## Step 1: Split contract text into individual articles

Using the regex method or elliott's method

In [1]:
import os
import pipeline

In [2]:
# Old: Load from disk
canadian_pt_path = "/home/research/corpora/contracts/canadian/txt"
len(os.listdir(canadian_pt_path)) # 44,589 contracts *total*

44589

In [3]:
# New: Stream from S3
import boto3

In [5]:
# Retrieve the list of existing buckets
s3 = boto3.client('s3')
response = s3.list_buckets()

# Output the bucket names
print('Existing buckets:')
for bucket in response['Buckets']:
    print(f'  {bucket["Name"]}')

Existing buckets:
  cuecon-textlab


In [3]:
# Pick out only English-language contracts
#len(txt_fpaths) #35,931 *English-language* contracts

In [4]:
#pl = pipeline.Pipeline("canadian", canadian_pt_path, lang_list=["eng"],
#                       sample_N=100, splitter="elliott")
pl = pipeline.Pipeline("canadian", canadian_pt_path, lang_list=["eng"],
                       splitter="elliott")

In [5]:
# done!
#pl.split_contracts()

In [6]:
#import json
#fpath = "../canadian_output/01_artsplit_elliott_json/0000102a.json"
#with open(fpath, 'r') as f:
#    data = json.load(f)

## Step 2: Parse the articles using spaCy

In [77]:
# Python imports
import functools
import glob
import json
import logging
import os

# 3rd party imports
import joblib

# Local imports
import pipeline
import main02_parse_articles

In [78]:
# Set up logging
logger = logging.getLogger()
logging.basicConfig(format="%(asctime)s : %(levelname)s : %(message)s", level=logging.INFO)

In [79]:
# And set it to work with spacy's use of multiprocessing
import multiprocessing_logging
multiprocessing_logging.install_mp_handler()

In [80]:
canadian_pt_path = "/home/research/corpora/contracts/canadian/txt"
len(os.listdir(canadian_pt_path)) # 44,589 contracts *total*
pl = pipeline.Pipeline("canadian", canadian_pt_path, lang_list=["eng"],
                       splitter="elliott")

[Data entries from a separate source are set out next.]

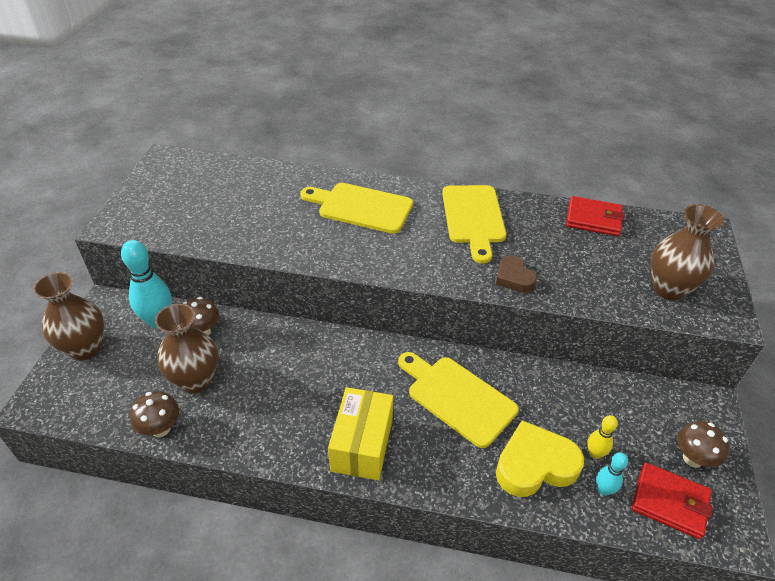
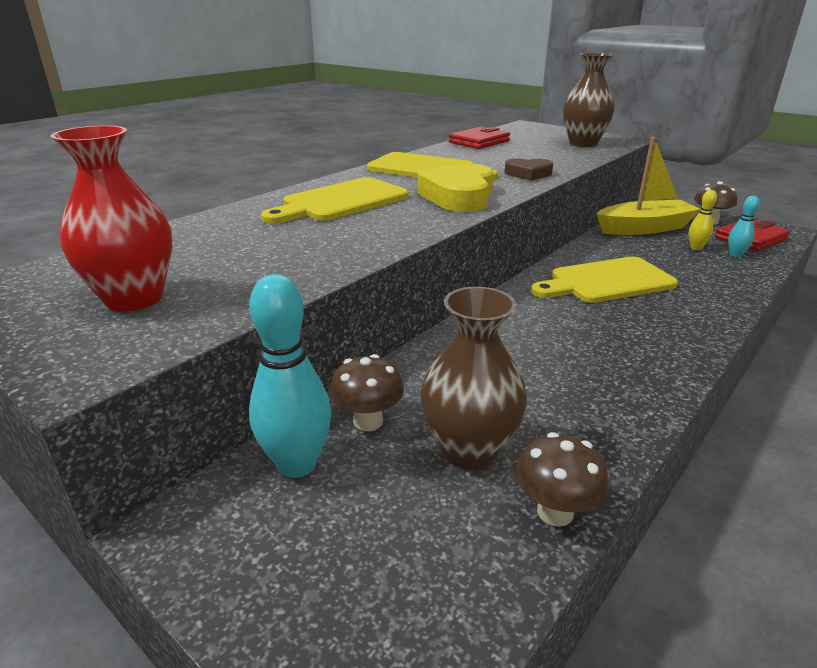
camera: 60 degrees left, 15 degrees down
brown vase [33,272,104,361] -> none
yellow box [328,387,394,480] -> none
yellow heart [496,420,584,497] -> yellow heart moved to [417,164,494,212]
none -> red vase [51,125,173,312]
none -> yellow boat [597,137,701,235]

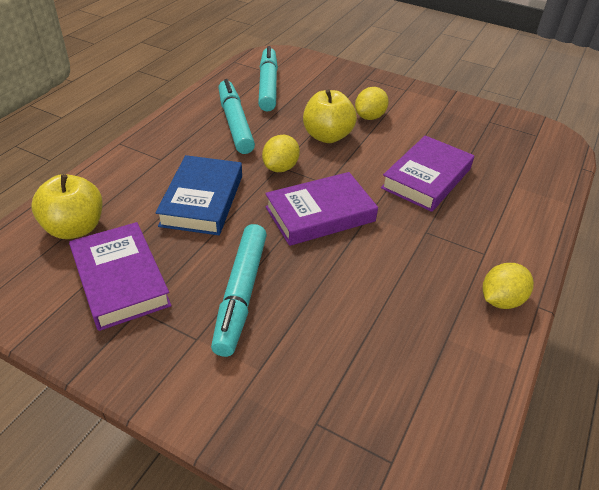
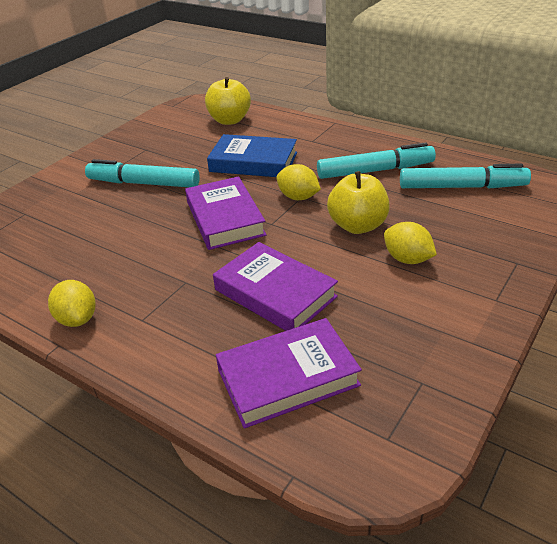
camera: 100 degrees right, 5 degrees down
purple book [69,222,172,331] -> purple book moved to [216,318,362,428]

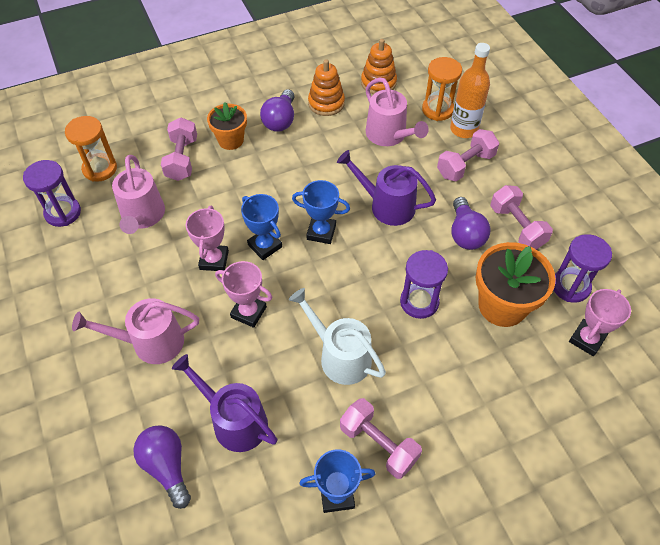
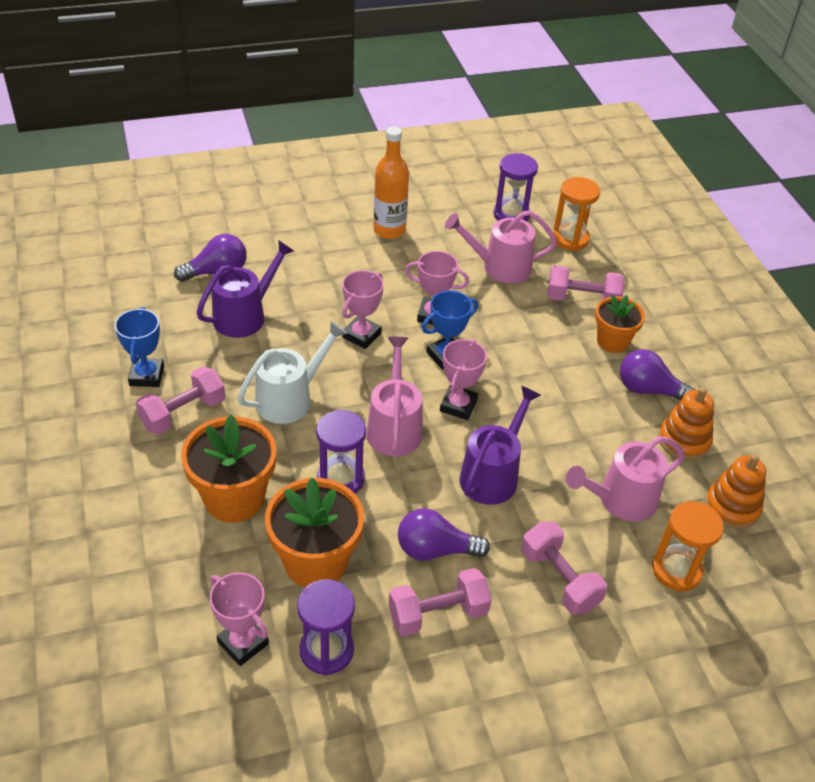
camera: 95 degrees right, 10 degrees down
pink watering can [72,298,199,364] -> pink watering can moved to [366,337,423,456]
blue trophy [292,180,350,244] -> pink trophy [440,339,487,420]
orange bottle [450,43,490,138] -> orange bottle moved to [373,126,409,239]
none -> orange flower pot [181,414,277,523]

Load the actual spaCy NLP object (`nlp_eng`), and extend it to include neuralcoref annotations

In [81]:
import spacy
import neuralcoref

In [82]:
print("Loading spaCy core model")
nlp_eng = spacy.load('en_core_web_md', disable=["ner"])
print("Loading spaCy coref model. May take a while...")
neuralcoref.add_to_pipe(nlp_eng);

Loading spaCy core model
Loading spaCy coref model. May take a while...

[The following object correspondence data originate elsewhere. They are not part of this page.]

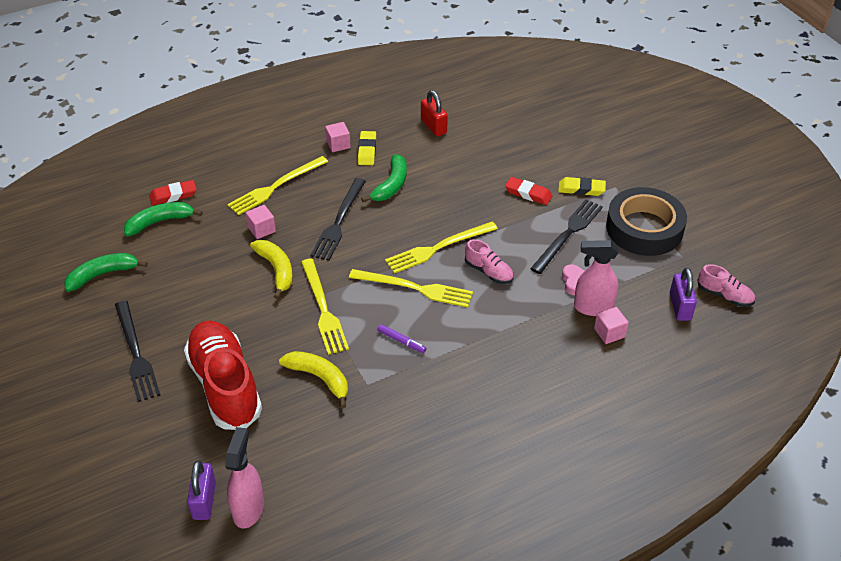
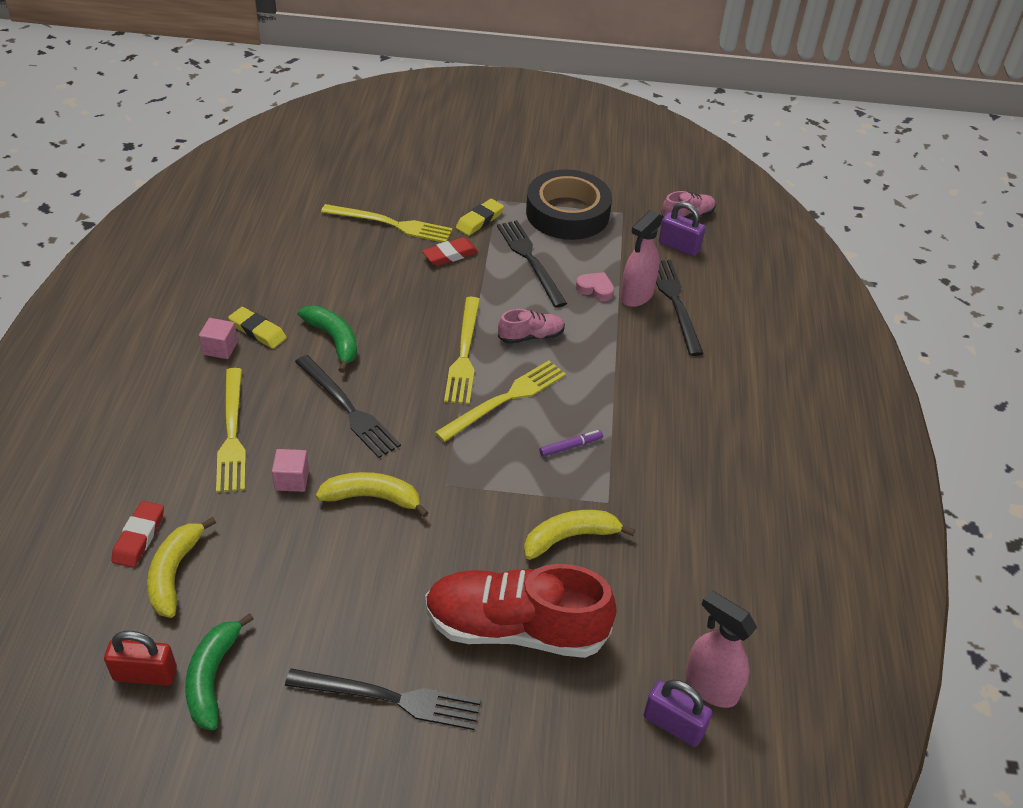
camera: 60 degrees left, 0 degrees up
green banana [124,202,203,236] -> yellow banana [147,517,216,618]
yellow fork [301,259,349,355] -> yellow fork moved to [321,204,453,242]
red padlock [421,90,448,136] -> red padlock moved to [104,631,177,686]
pink cube [594,307,629,344] -> black fork [656,260,704,356]

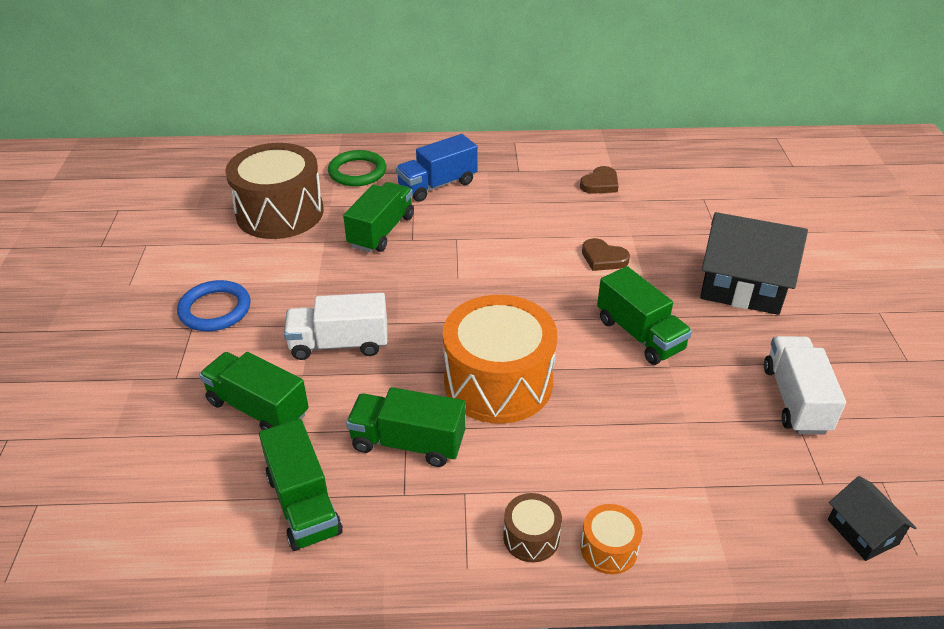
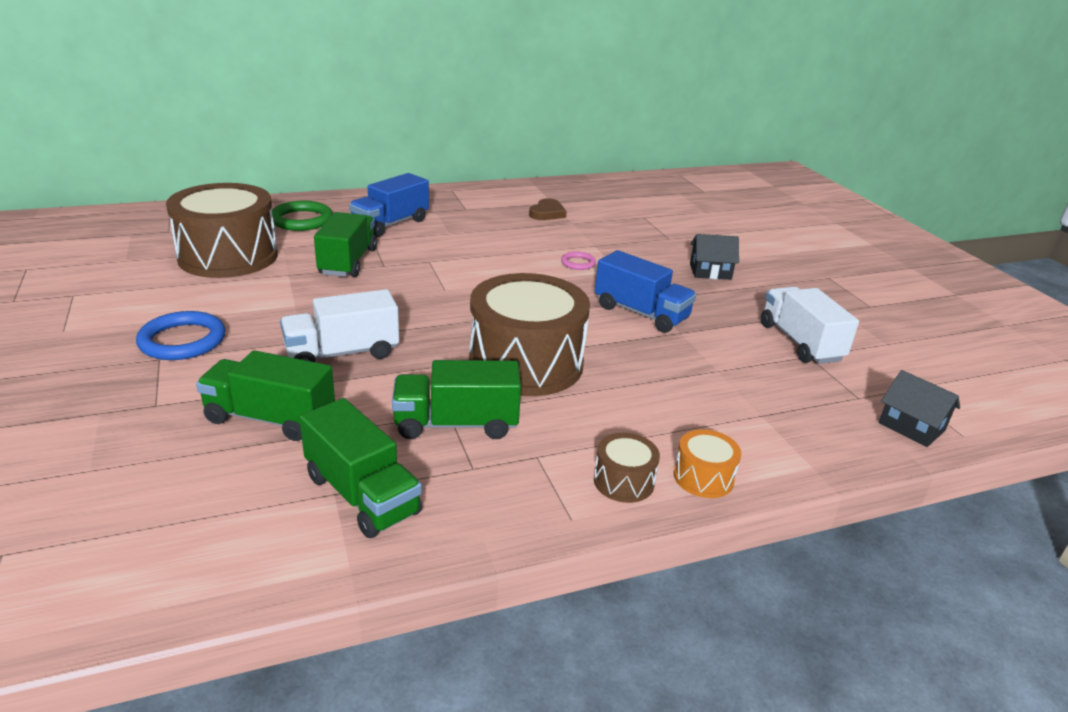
camera: 20 degrees left, 10 degrees down
orange drum [443,295,558,424] -> brown drum [469,273,590,396]
brown heart [582,238,630,271] -> pink ring [561,251,596,270]
green truck [597,266,692,365] -> blue truck [595,250,696,333]
black house [700,212,808,315] -> black house [690,234,739,280], size x0.52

Annoying but necessary additional step: adding "contract_id" and "art_num" attributes to spacy's Doc class, so that we can serialize and deserialize without headaches [x__x]

See https://spacy.io/usage/processing-pipelines#custom-components-attributes

In [121]:
# The force=True is just so that we can change (e.g.) the names or default values and overwrite the extensions
# (otherwise this would always cause an Exception)
spacy.tokens.Doc.set_extension("contract_id", default=None, force=True)
spacy.tokens.Doc.set_extension("article_num", default=None, force=True)
spacy.tokens.Doc.set_extension("coref_list", default=[], force=True)

Aaand yet another necessary workaround...

See https://github.com/huggingface/neuralcoref/issues/82#issuecomment-569431503

[update: holding off on this one actually, since I need the coref data... ugh]

In [122]:
cr_test_doc = nlp_eng(u'My sister has a dog. She loves him.')

In [123]:
mentions = [
    {
        "start": mention.start_char,
        "end": mention.end_char,
        "text": mention.text,
        "resolved": cluster.main.text,
    }
    for cluster in cr_test_doc._.coref_clusters
    for mention in cluster.mentions
]
#clusters = list(
#    list(span.text for span in cluster)
#    for cluster in cr_test_doc._.coref_clusters
#)
#resolved = cr_test_doc._.coref_resolved
#response = {}
#response["mentions"] = mentions
#response["clusters"] = clusters
#response["resolved"] = resolved
mentions

[{'start': 0, 'end': 9, 'text': 'My sister', 'resolved': 'My sister'},
 {'start': 21, 'end': 24, 'text': 'She', 'resolved': 'My sister'},
 {'start': 14, 'end': 19, 'text': 'a dog', 'resolved': 'a dog'},
 {'start': 31, 'end': 34, 'text': 'him', 'resolved': 'a dog'}]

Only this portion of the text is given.